The new compensation package offers an assurance that Musk will stay at Tesla. The plan allows him to eventually become chief product officer while someone else runs the company—though he or she will still ultimately report to Musk.
But at some point, even his ability to pull down money from believers will be challenged unless real earnings materialize, something Musk acknowledged in an all-employee email he sent on April 17 that instantly leaked to reporters:
A fair criticism leveled at Tesla by outside critics is that you’re not a real company unless you generate a profit, meaning simply that revenue exceeds cost. It didn’t make sense to do that until reaching economies of scale, but now we are there. Going forward, we will be far more rigorous about expenditures. I have asked the Tesla finance team to comb through every expense worldwide, no matter how small, and cut everything that doesn’t have a strong value justification.

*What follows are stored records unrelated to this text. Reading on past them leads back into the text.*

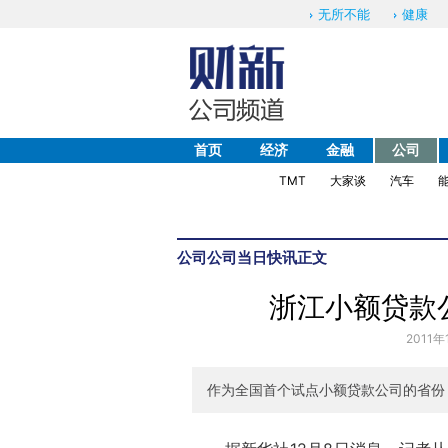
无所不能
健康
首页
经济
金融
公司
TMT
大家谈
汽车
公司
公司当日快讯
正文
浙江小额贷款公
2011年
作为全国首个试点小额贷款公司的省份，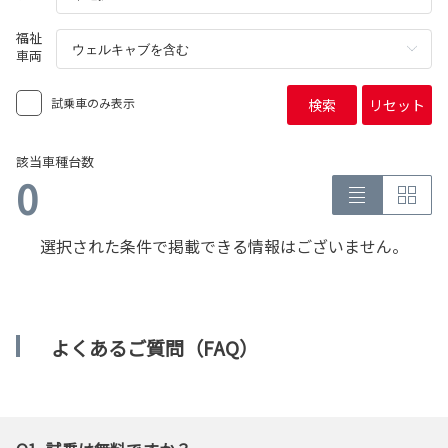
福祉
車両
試乗車のみ表示
検索
リセット
該当車種台数
0
選択された条件で掲載できる情報はございません。
よくあるご質問（FAQ）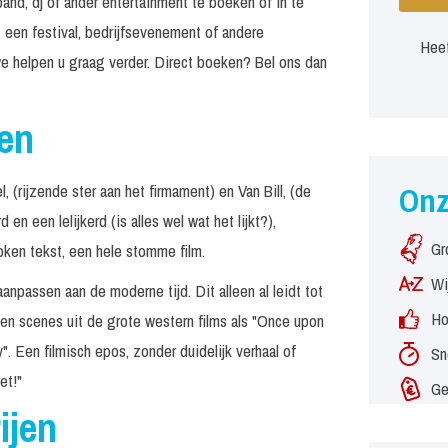
and, dj of ander entertainment te boeken of in te
 een festival, bedrijfsevenement of andere
Heef
e helpen u graag verder. Direct boeken? Bel ons dan
jen
 (rijzende ster aan het firmament) en Van Bill, (de
On
en een lelijkerd (is alles wel wat het lijkt?),
Gr
oken tekst, een hele stomme film.
Wi
anpassen aan de moderne tijd. Dit alleen al leidt tot
Ho
en scenes uit de grote western films als "Once upon
. Een filmisch epos, zonder duidelijk verhaal of
Sn
et!"
Ge
ijen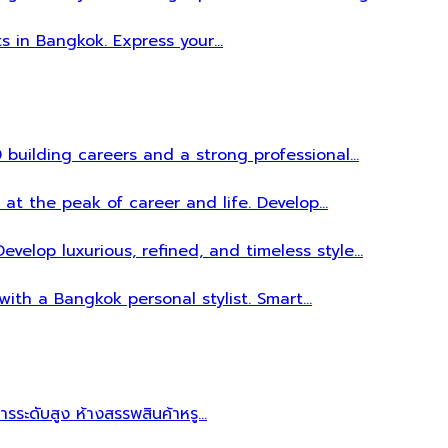
ts in Bangkok. Express your…
 building careers and a strong professional…
 at the peak of career and life. Develop…
evelop luxurious, refined, and timeless style…
 with a Bangkok personal stylist. Smart…
หารระดับสูง ห้างสรรพสินค้าหรู…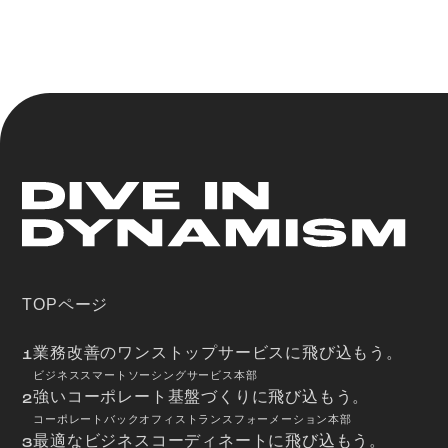
TOPページ
業務改善のワンストップサービスに飛び込もう。
1
ビジネススマートソーシングサービス本部
強いコーポレート基盤づくりに飛び込もう。
2
コーポレートバックオフィストランスフォーメーション本部
最適なビジネスコーディネートに飛び込もう。
3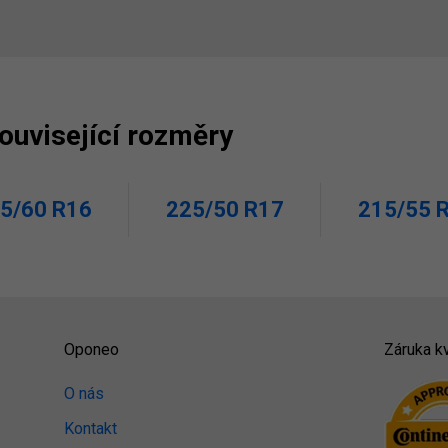
související rozměry
5/60 R16
225/50 R17
215/55 
Oponeo
Záruka kv
O nás
Kontakt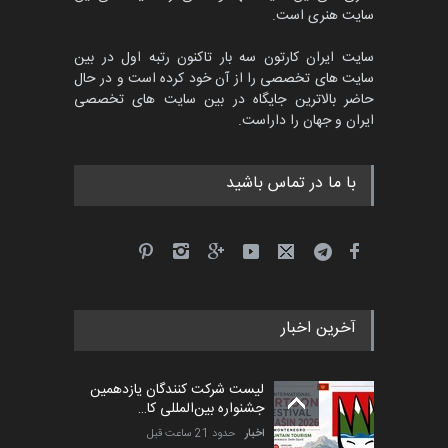
سایت هنری است.
سایت ایران کارتون سه بار تاکنون رتبه اول در بین
سایت های تخصصی را از آن خود کرده است و در حال
حاضر بالاترین جایگاه در بین سایت های تخصصی
ایران و جهان را داراست.
با ما در تماس باشید
آخرین اخبار
لیست شرکت کنندگان یازدهمین
جشنواره بین‌المللی کا…
اخبار
حدود 21 ساعت قبل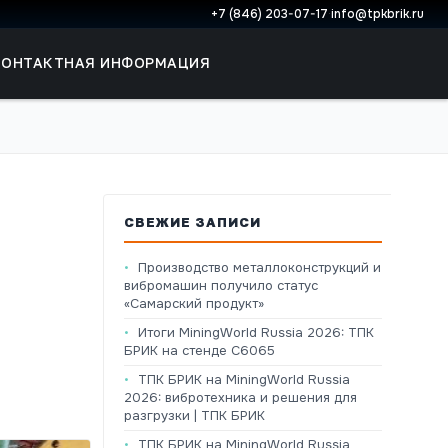
+7 (846) 203-07-17
·
info@tpkbrik.ru
КОНТАКТНАЯ ИНФОРМАЦИЯ
СВЕЖИЕ ЗАПИСИ
Производство металлоконструкций и
вибромашин получило статус
«Самарский продукт»
Итоги MiningWorld Russia 2026: ТПК
БРИК на стенде C6065
ТПК БРИК на MiningWorld Russia
2026: вибротехника и решения для
разгрузки | ТПК БРИК
ТПК БРИК на MiningWorld Russia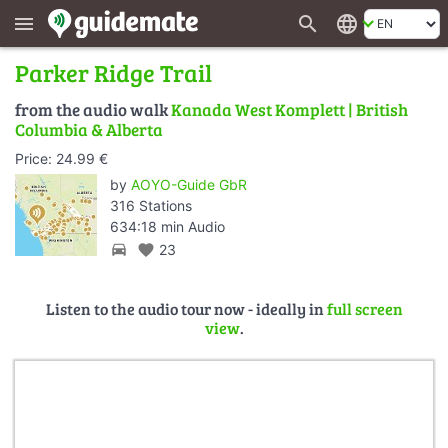
search
language
menu
Parker Ridge Trail
from the audio walk
Kanada West Komplett | British
Columbia & Alberta
Price: 24.99 €
by
AOYO-Guide GbR
316 Stations
634:18 min Audio
directions_car
favorite
23
Listen to the audio tour now - ideally in
full screen
view
.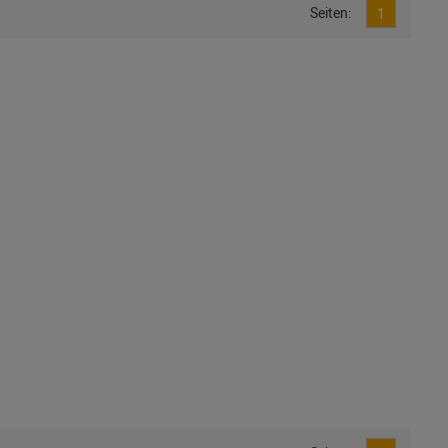
Seiten:
1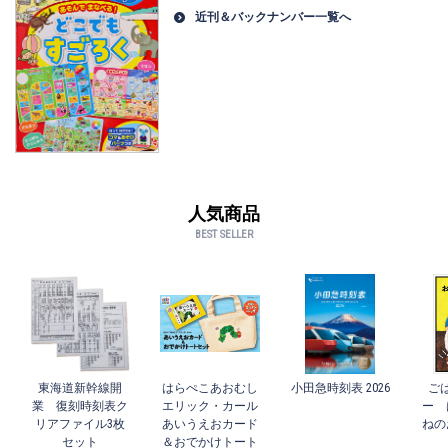
近刊＆バックナンバー一覧へ
人気商品
BEST SELLER
東海道新幹線開
はらぺこあおむし
小田急時刻表 2026
ご
業 復刻時刻表ク
エリック・カール
ー 
リアファイル3枚
あいうえおカード
ねの
セット
＆おでかけトート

Musk recently admitted that “excessive automation at Tesla was a mistake” and said that “humans are underrated,” an indication that the costly legions of employees won’t be shrinking as quickly as he once imagined. In that email, he vowed to hire hundreds of additional factory workers. Tesla lists nearly 3,000 current job openings.
The fact that so much of his own wealth is on the line is part of what has so many investors willing to go along with him. “Elon Musk is all in,” says Ross Gerber of Gerber Kawasaki Wealth & Investment Management, an investor who has become one of the loudest Tesla bulls. “There’s not another CEO in America who is taking as enormous of a financial risk on their company.”
That’s a point on which Tesla believers and skeptics can agree: No other public company chief is taking financial risk quite like Musk.